Petrus cycling along the Dyke on the Ijsselmeer near Hoorn

Do you want to say something with this project?

No, not really. It’s more a gesture. We rarely if ever want to communicate specific ideas. We basically just wanted to give the inhabitants of Hoorn the possibility to tell their story. We are really hesitant about attaching a specific politics to something like this. There is a politic gesture from which you can't really say it's not there because there are all sorts of things that public access is related to, like providing platforms for people, but we are not trying to say ‘that's what we are doing’. That kind of gesture undermines the actual content that people are making. We are all unsupportive of that idea. There is another way to think about it. It’s more about the process and the opportunity you give people to create something together. For instance, we also did a commissioned movie for the Children Library in the neighborhood. We went to the library to see these children and asked them what they wanted to do. The outcome will be shown at the library in the Children’s Book Week that will start this week. Of course the children were very excited to be part of this.

Can you tell me more about the Arbour Lake Sghool. What’s with the name?

After we finished art school we started living together in this strange house in a suburban community. A place which begs to have its social limitations challenged. From there we started all kinds of projects, often together with a lot of different artists. It’s quite superior to call it a school I guess (probably therefore the strange spelling), but the name comes from the name of this artificial neighborhood and the diversity of projects that we do in a collaborative environment.

What’s the next step?

Normally we do not repeat the projects we do, but this time we are all quite enthusiastic to redo it in another place since the results can be so different. We can certainly see us doing this again in a different way, at a different place. But there are no concrete plans yet.
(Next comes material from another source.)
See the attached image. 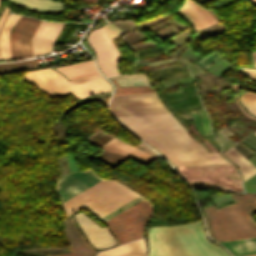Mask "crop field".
<instances>
[{"label": "crop field", "instance_id": "obj_1", "mask_svg": "<svg viewBox=\"0 0 256 256\" xmlns=\"http://www.w3.org/2000/svg\"><path fill=\"white\" fill-rule=\"evenodd\" d=\"M148 235V256H229L205 238L201 221L174 227H152Z\"/></svg>", "mask_w": 256, "mask_h": 256}, {"label": "crop field", "instance_id": "obj_2", "mask_svg": "<svg viewBox=\"0 0 256 256\" xmlns=\"http://www.w3.org/2000/svg\"><path fill=\"white\" fill-rule=\"evenodd\" d=\"M231 202L235 203L220 210L203 208L212 237L219 242L255 237L256 224L250 216L256 212V193L231 194Z\"/></svg>", "mask_w": 256, "mask_h": 256}, {"label": "crop field", "instance_id": "obj_3", "mask_svg": "<svg viewBox=\"0 0 256 256\" xmlns=\"http://www.w3.org/2000/svg\"><path fill=\"white\" fill-rule=\"evenodd\" d=\"M137 196L115 181L102 180L63 206L67 216L84 207L100 218Z\"/></svg>", "mask_w": 256, "mask_h": 256}, {"label": "crop field", "instance_id": "obj_4", "mask_svg": "<svg viewBox=\"0 0 256 256\" xmlns=\"http://www.w3.org/2000/svg\"><path fill=\"white\" fill-rule=\"evenodd\" d=\"M23 78L51 96L64 95L70 92L76 98L81 99L111 90V85L100 75L68 81L51 68L27 72Z\"/></svg>", "mask_w": 256, "mask_h": 256}, {"label": "crop field", "instance_id": "obj_5", "mask_svg": "<svg viewBox=\"0 0 256 256\" xmlns=\"http://www.w3.org/2000/svg\"><path fill=\"white\" fill-rule=\"evenodd\" d=\"M152 211L153 207L144 199L105 223L123 244L142 237L141 231Z\"/></svg>", "mask_w": 256, "mask_h": 256}, {"label": "crop field", "instance_id": "obj_6", "mask_svg": "<svg viewBox=\"0 0 256 256\" xmlns=\"http://www.w3.org/2000/svg\"><path fill=\"white\" fill-rule=\"evenodd\" d=\"M110 109L114 116L169 113L156 93L114 96Z\"/></svg>", "mask_w": 256, "mask_h": 256}, {"label": "crop field", "instance_id": "obj_7", "mask_svg": "<svg viewBox=\"0 0 256 256\" xmlns=\"http://www.w3.org/2000/svg\"><path fill=\"white\" fill-rule=\"evenodd\" d=\"M88 41L96 51L98 56L97 63L105 75L110 76L118 74L116 65L119 62L120 54L103 27L92 31L88 36Z\"/></svg>", "mask_w": 256, "mask_h": 256}, {"label": "crop field", "instance_id": "obj_8", "mask_svg": "<svg viewBox=\"0 0 256 256\" xmlns=\"http://www.w3.org/2000/svg\"><path fill=\"white\" fill-rule=\"evenodd\" d=\"M40 23L41 20L21 16L9 37L12 58L33 56L31 39Z\"/></svg>", "mask_w": 256, "mask_h": 256}, {"label": "crop field", "instance_id": "obj_9", "mask_svg": "<svg viewBox=\"0 0 256 256\" xmlns=\"http://www.w3.org/2000/svg\"><path fill=\"white\" fill-rule=\"evenodd\" d=\"M100 180L91 170L69 173L56 183V190L62 202H65Z\"/></svg>", "mask_w": 256, "mask_h": 256}, {"label": "crop field", "instance_id": "obj_10", "mask_svg": "<svg viewBox=\"0 0 256 256\" xmlns=\"http://www.w3.org/2000/svg\"><path fill=\"white\" fill-rule=\"evenodd\" d=\"M129 130L182 127L171 114L115 117Z\"/></svg>", "mask_w": 256, "mask_h": 256}, {"label": "crop field", "instance_id": "obj_11", "mask_svg": "<svg viewBox=\"0 0 256 256\" xmlns=\"http://www.w3.org/2000/svg\"><path fill=\"white\" fill-rule=\"evenodd\" d=\"M65 235L68 239L72 252L51 256H95L96 252L89 246L80 232L77 230L73 216L64 220Z\"/></svg>", "mask_w": 256, "mask_h": 256}, {"label": "crop field", "instance_id": "obj_12", "mask_svg": "<svg viewBox=\"0 0 256 256\" xmlns=\"http://www.w3.org/2000/svg\"><path fill=\"white\" fill-rule=\"evenodd\" d=\"M175 12L180 17L184 18L190 25H192L195 30L218 22L202 7L190 0H185V4Z\"/></svg>", "mask_w": 256, "mask_h": 256}, {"label": "crop field", "instance_id": "obj_13", "mask_svg": "<svg viewBox=\"0 0 256 256\" xmlns=\"http://www.w3.org/2000/svg\"><path fill=\"white\" fill-rule=\"evenodd\" d=\"M75 218L81 225L90 242L96 248H105L115 244L106 228L98 227L90 219H88L85 215L81 213L76 214Z\"/></svg>", "mask_w": 256, "mask_h": 256}, {"label": "crop field", "instance_id": "obj_14", "mask_svg": "<svg viewBox=\"0 0 256 256\" xmlns=\"http://www.w3.org/2000/svg\"><path fill=\"white\" fill-rule=\"evenodd\" d=\"M102 149H105V150H108V151H111V152H114L117 154H121L124 156H128L146 166L150 162H152L155 158H157V157L147 153L146 151H144L136 146L133 147L115 137L112 140H110L105 146H103Z\"/></svg>", "mask_w": 256, "mask_h": 256}, {"label": "crop field", "instance_id": "obj_15", "mask_svg": "<svg viewBox=\"0 0 256 256\" xmlns=\"http://www.w3.org/2000/svg\"><path fill=\"white\" fill-rule=\"evenodd\" d=\"M13 4L24 7L33 12L47 15H59L63 5L52 0H9Z\"/></svg>", "mask_w": 256, "mask_h": 256}, {"label": "crop field", "instance_id": "obj_16", "mask_svg": "<svg viewBox=\"0 0 256 256\" xmlns=\"http://www.w3.org/2000/svg\"><path fill=\"white\" fill-rule=\"evenodd\" d=\"M8 13V8L5 7L1 17H0V27L3 24ZM20 16L9 14L2 31L0 33V59L11 58L8 35L11 28L17 22Z\"/></svg>", "mask_w": 256, "mask_h": 256}, {"label": "crop field", "instance_id": "obj_17", "mask_svg": "<svg viewBox=\"0 0 256 256\" xmlns=\"http://www.w3.org/2000/svg\"><path fill=\"white\" fill-rule=\"evenodd\" d=\"M114 82L116 83L117 86L149 84L147 78L121 79V80H114ZM149 92H155L150 85L125 86V87H116L115 95L149 93Z\"/></svg>", "mask_w": 256, "mask_h": 256}, {"label": "crop field", "instance_id": "obj_18", "mask_svg": "<svg viewBox=\"0 0 256 256\" xmlns=\"http://www.w3.org/2000/svg\"><path fill=\"white\" fill-rule=\"evenodd\" d=\"M57 69L61 71L69 80L99 74L92 60L82 62V63L72 64V65L57 67Z\"/></svg>", "mask_w": 256, "mask_h": 256}, {"label": "crop field", "instance_id": "obj_19", "mask_svg": "<svg viewBox=\"0 0 256 256\" xmlns=\"http://www.w3.org/2000/svg\"><path fill=\"white\" fill-rule=\"evenodd\" d=\"M225 156L239 166L243 180L256 173V167L253 166L242 154L234 147L224 152Z\"/></svg>", "mask_w": 256, "mask_h": 256}, {"label": "crop field", "instance_id": "obj_20", "mask_svg": "<svg viewBox=\"0 0 256 256\" xmlns=\"http://www.w3.org/2000/svg\"><path fill=\"white\" fill-rule=\"evenodd\" d=\"M223 244H225L235 256L256 253V238L223 242Z\"/></svg>", "mask_w": 256, "mask_h": 256}, {"label": "crop field", "instance_id": "obj_21", "mask_svg": "<svg viewBox=\"0 0 256 256\" xmlns=\"http://www.w3.org/2000/svg\"><path fill=\"white\" fill-rule=\"evenodd\" d=\"M179 89L180 90L162 95V98L165 100L166 103H169L177 99L198 95L195 83L191 85L179 87Z\"/></svg>", "mask_w": 256, "mask_h": 256}, {"label": "crop field", "instance_id": "obj_22", "mask_svg": "<svg viewBox=\"0 0 256 256\" xmlns=\"http://www.w3.org/2000/svg\"><path fill=\"white\" fill-rule=\"evenodd\" d=\"M34 67H40V64L37 62L36 59L18 63H4L0 64V73L23 70Z\"/></svg>", "mask_w": 256, "mask_h": 256}, {"label": "crop field", "instance_id": "obj_23", "mask_svg": "<svg viewBox=\"0 0 256 256\" xmlns=\"http://www.w3.org/2000/svg\"><path fill=\"white\" fill-rule=\"evenodd\" d=\"M175 67H179V65L165 67V68L156 69V70H151L150 73L157 72V71H162V70H166V69H170V68H175ZM184 72H185L184 69L182 67H179V68H175V69H170V70H166V71H162V72L153 73L151 75L154 79H156V78L170 76V75L184 73ZM185 75H188V74L184 73V74L165 77V78H161V79H157V80H163V79L174 78V77L185 76Z\"/></svg>", "mask_w": 256, "mask_h": 256}, {"label": "crop field", "instance_id": "obj_24", "mask_svg": "<svg viewBox=\"0 0 256 256\" xmlns=\"http://www.w3.org/2000/svg\"><path fill=\"white\" fill-rule=\"evenodd\" d=\"M199 113H200L201 118H202L203 129H204L205 133H209L210 132V130H209V119L207 117V114L204 111V109L199 110ZM191 115L194 119V124H195L196 128L198 129L199 133L203 135L204 133L202 131V127H201V124H200L198 114L196 112H193V113H191Z\"/></svg>", "mask_w": 256, "mask_h": 256}, {"label": "crop field", "instance_id": "obj_25", "mask_svg": "<svg viewBox=\"0 0 256 256\" xmlns=\"http://www.w3.org/2000/svg\"><path fill=\"white\" fill-rule=\"evenodd\" d=\"M247 92V91H246ZM241 103L253 115H256V94L247 92L240 96Z\"/></svg>", "mask_w": 256, "mask_h": 256}, {"label": "crop field", "instance_id": "obj_26", "mask_svg": "<svg viewBox=\"0 0 256 256\" xmlns=\"http://www.w3.org/2000/svg\"><path fill=\"white\" fill-rule=\"evenodd\" d=\"M76 26L77 24L66 23L63 30L61 31L59 36L56 38L54 43L64 44L65 42H67L70 35L75 30Z\"/></svg>", "mask_w": 256, "mask_h": 256}, {"label": "crop field", "instance_id": "obj_27", "mask_svg": "<svg viewBox=\"0 0 256 256\" xmlns=\"http://www.w3.org/2000/svg\"><path fill=\"white\" fill-rule=\"evenodd\" d=\"M191 98H193V97H191ZM185 99H189V98H185ZM185 99H181V100H185ZM181 100H178V101H181ZM198 100H200L199 97L193 98V99H189V100H185V101H181V102L174 101V102H177V103L171 102L173 104H169V107L171 108L173 106H177V105H181V104H185V103H190V102H194V101H198ZM201 104H202L201 101H199V102H195V103H190V104H185V105L173 107L172 109L173 110H179V109L193 107V106H197V105H201Z\"/></svg>", "mask_w": 256, "mask_h": 256}, {"label": "crop field", "instance_id": "obj_28", "mask_svg": "<svg viewBox=\"0 0 256 256\" xmlns=\"http://www.w3.org/2000/svg\"><path fill=\"white\" fill-rule=\"evenodd\" d=\"M163 48H164V46H160V47L148 48V49H143V50H137L136 52H137V54H139V53L149 52V51L163 49ZM166 54L167 53L165 50L153 52V53H149V54L139 55V56H137V60L156 57V56H162V55H166Z\"/></svg>", "mask_w": 256, "mask_h": 256}, {"label": "crop field", "instance_id": "obj_29", "mask_svg": "<svg viewBox=\"0 0 256 256\" xmlns=\"http://www.w3.org/2000/svg\"><path fill=\"white\" fill-rule=\"evenodd\" d=\"M142 199H144V198L139 196L100 219L105 222V221L109 220L110 218L114 217L115 215L119 214L120 212L124 211L125 209L129 208L130 206L134 205L135 203L139 202Z\"/></svg>", "mask_w": 256, "mask_h": 256}, {"label": "crop field", "instance_id": "obj_30", "mask_svg": "<svg viewBox=\"0 0 256 256\" xmlns=\"http://www.w3.org/2000/svg\"><path fill=\"white\" fill-rule=\"evenodd\" d=\"M252 56H253L254 67H256V52H252ZM238 72L250 79L256 80V69L241 67L238 69Z\"/></svg>", "mask_w": 256, "mask_h": 256}, {"label": "crop field", "instance_id": "obj_31", "mask_svg": "<svg viewBox=\"0 0 256 256\" xmlns=\"http://www.w3.org/2000/svg\"><path fill=\"white\" fill-rule=\"evenodd\" d=\"M104 29L107 31V33L109 34V36L112 38V40H116L118 39L122 34H124V32H122L120 29H118L115 25H113L112 23L107 24L105 26H103ZM105 31V32H106Z\"/></svg>", "mask_w": 256, "mask_h": 256}, {"label": "crop field", "instance_id": "obj_32", "mask_svg": "<svg viewBox=\"0 0 256 256\" xmlns=\"http://www.w3.org/2000/svg\"><path fill=\"white\" fill-rule=\"evenodd\" d=\"M218 58H220V57L215 51V52L211 53L210 55H208L207 57L200 60L197 64L201 65L202 67H204L206 69L212 62H214Z\"/></svg>", "mask_w": 256, "mask_h": 256}, {"label": "crop field", "instance_id": "obj_33", "mask_svg": "<svg viewBox=\"0 0 256 256\" xmlns=\"http://www.w3.org/2000/svg\"><path fill=\"white\" fill-rule=\"evenodd\" d=\"M232 86H233V90H234V92H235L236 105L238 106V108L242 111V113H243L246 117H248V118H250V119L256 121L255 118L251 117L250 115H248V114L243 110V108L240 106L239 101H238L237 87H245V86H241V85H232ZM247 88H249V87H247ZM251 89H253V88H251ZM255 90H256V89H255Z\"/></svg>", "mask_w": 256, "mask_h": 256}, {"label": "crop field", "instance_id": "obj_34", "mask_svg": "<svg viewBox=\"0 0 256 256\" xmlns=\"http://www.w3.org/2000/svg\"><path fill=\"white\" fill-rule=\"evenodd\" d=\"M217 137H218L219 141L221 142L223 149H226V148H228V147H230V146L234 145V143L230 142V141H229V140H227L224 136H222V137H223V139L225 140V142H226V143H227V145H228V147H227V145H226V143L224 142V140L222 139V137H221V135H220V132H219V131H218V133H217Z\"/></svg>", "mask_w": 256, "mask_h": 256}, {"label": "crop field", "instance_id": "obj_35", "mask_svg": "<svg viewBox=\"0 0 256 256\" xmlns=\"http://www.w3.org/2000/svg\"><path fill=\"white\" fill-rule=\"evenodd\" d=\"M204 137H206L208 140H210L217 148V150H219L221 152V146L219 145V143L216 141V139L209 133L204 135Z\"/></svg>", "mask_w": 256, "mask_h": 256}, {"label": "crop field", "instance_id": "obj_36", "mask_svg": "<svg viewBox=\"0 0 256 256\" xmlns=\"http://www.w3.org/2000/svg\"><path fill=\"white\" fill-rule=\"evenodd\" d=\"M172 61H173L172 59H166V60H159V61L145 63V64H139L136 66L156 65V64H162V63H167V62H172Z\"/></svg>", "mask_w": 256, "mask_h": 256}, {"label": "crop field", "instance_id": "obj_37", "mask_svg": "<svg viewBox=\"0 0 256 256\" xmlns=\"http://www.w3.org/2000/svg\"><path fill=\"white\" fill-rule=\"evenodd\" d=\"M186 66H187V68L189 69V71H190V73L192 74V76L198 74L197 70L192 66L191 63L187 64Z\"/></svg>", "mask_w": 256, "mask_h": 256}, {"label": "crop field", "instance_id": "obj_38", "mask_svg": "<svg viewBox=\"0 0 256 256\" xmlns=\"http://www.w3.org/2000/svg\"><path fill=\"white\" fill-rule=\"evenodd\" d=\"M187 77H190V76H187ZM182 78H186V77H181V78H176V79H171V80H165V81L178 80V79H182ZM165 81H161V82H165ZM172 82H175V81H172ZM172 82H165V83H172ZM165 83H162V84H165ZM172 84H173V83H172ZM165 85H169V84H165ZM165 85H162V86H165ZM174 86H176V85L173 84V85L165 86L164 88L174 87Z\"/></svg>", "mask_w": 256, "mask_h": 256}, {"label": "crop field", "instance_id": "obj_39", "mask_svg": "<svg viewBox=\"0 0 256 256\" xmlns=\"http://www.w3.org/2000/svg\"><path fill=\"white\" fill-rule=\"evenodd\" d=\"M202 108H204L203 105L197 106V107H193V108H189V109H184L183 112L184 113H188V112H192V111L199 110V109H202Z\"/></svg>", "mask_w": 256, "mask_h": 256}, {"label": "crop field", "instance_id": "obj_40", "mask_svg": "<svg viewBox=\"0 0 256 256\" xmlns=\"http://www.w3.org/2000/svg\"><path fill=\"white\" fill-rule=\"evenodd\" d=\"M185 125H188L191 121L190 117L186 118L184 116L178 117Z\"/></svg>", "mask_w": 256, "mask_h": 256}, {"label": "crop field", "instance_id": "obj_41", "mask_svg": "<svg viewBox=\"0 0 256 256\" xmlns=\"http://www.w3.org/2000/svg\"><path fill=\"white\" fill-rule=\"evenodd\" d=\"M86 1H90V2L96 3L97 0H86Z\"/></svg>", "mask_w": 256, "mask_h": 256}, {"label": "crop field", "instance_id": "obj_42", "mask_svg": "<svg viewBox=\"0 0 256 256\" xmlns=\"http://www.w3.org/2000/svg\"><path fill=\"white\" fill-rule=\"evenodd\" d=\"M197 67V66H196ZM198 68V70L202 73V72H204L202 69H200L199 67H197Z\"/></svg>", "mask_w": 256, "mask_h": 256}, {"label": "crop field", "instance_id": "obj_43", "mask_svg": "<svg viewBox=\"0 0 256 256\" xmlns=\"http://www.w3.org/2000/svg\"><path fill=\"white\" fill-rule=\"evenodd\" d=\"M245 256H256V254H251V255H245Z\"/></svg>", "mask_w": 256, "mask_h": 256}, {"label": "crop field", "instance_id": "obj_44", "mask_svg": "<svg viewBox=\"0 0 256 256\" xmlns=\"http://www.w3.org/2000/svg\"><path fill=\"white\" fill-rule=\"evenodd\" d=\"M254 4H256V0H251Z\"/></svg>", "mask_w": 256, "mask_h": 256}, {"label": "crop field", "instance_id": "obj_45", "mask_svg": "<svg viewBox=\"0 0 256 256\" xmlns=\"http://www.w3.org/2000/svg\"><path fill=\"white\" fill-rule=\"evenodd\" d=\"M252 134L256 135V132H254V133H252Z\"/></svg>", "mask_w": 256, "mask_h": 256}, {"label": "crop field", "instance_id": "obj_46", "mask_svg": "<svg viewBox=\"0 0 256 256\" xmlns=\"http://www.w3.org/2000/svg\"><path fill=\"white\" fill-rule=\"evenodd\" d=\"M212 130V129H211ZM213 133V132H212Z\"/></svg>", "mask_w": 256, "mask_h": 256}, {"label": "crop field", "instance_id": "obj_47", "mask_svg": "<svg viewBox=\"0 0 256 256\" xmlns=\"http://www.w3.org/2000/svg\"><path fill=\"white\" fill-rule=\"evenodd\" d=\"M145 256V255H144Z\"/></svg>", "mask_w": 256, "mask_h": 256}, {"label": "crop field", "instance_id": "obj_48", "mask_svg": "<svg viewBox=\"0 0 256 256\" xmlns=\"http://www.w3.org/2000/svg\"><path fill=\"white\" fill-rule=\"evenodd\" d=\"M1 1V0H0Z\"/></svg>", "mask_w": 256, "mask_h": 256}]
</instances>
We do not really plan our future in detail. There are always plenty of ideas and after a while those ideas get more concrete. Now it’s first time to edit all the movies we made and upload them on the website so all the people from Hoorn and who are interested in it can see the results. We need to take some time to reflect on this project, to settle. We also talked about making a publication of all the projects we did with The Arbour Lake Sghool. We did a lot of very different projects in the last years, so I guess it’s about time to fit the pieces together and make some sort of overview to connect all the dots.

Poolse Vis (Trippers) is a promotional video for the Hoorn-based physical theatre group Poolse Vis. The members of the group in the image are Inge Voskamp, Eveline Agema, and Igor Vrebac

Although the project has come to an end at the Hotel Mariakapel, the created movies are already visible on tvhoorn.tv and soon there will be more.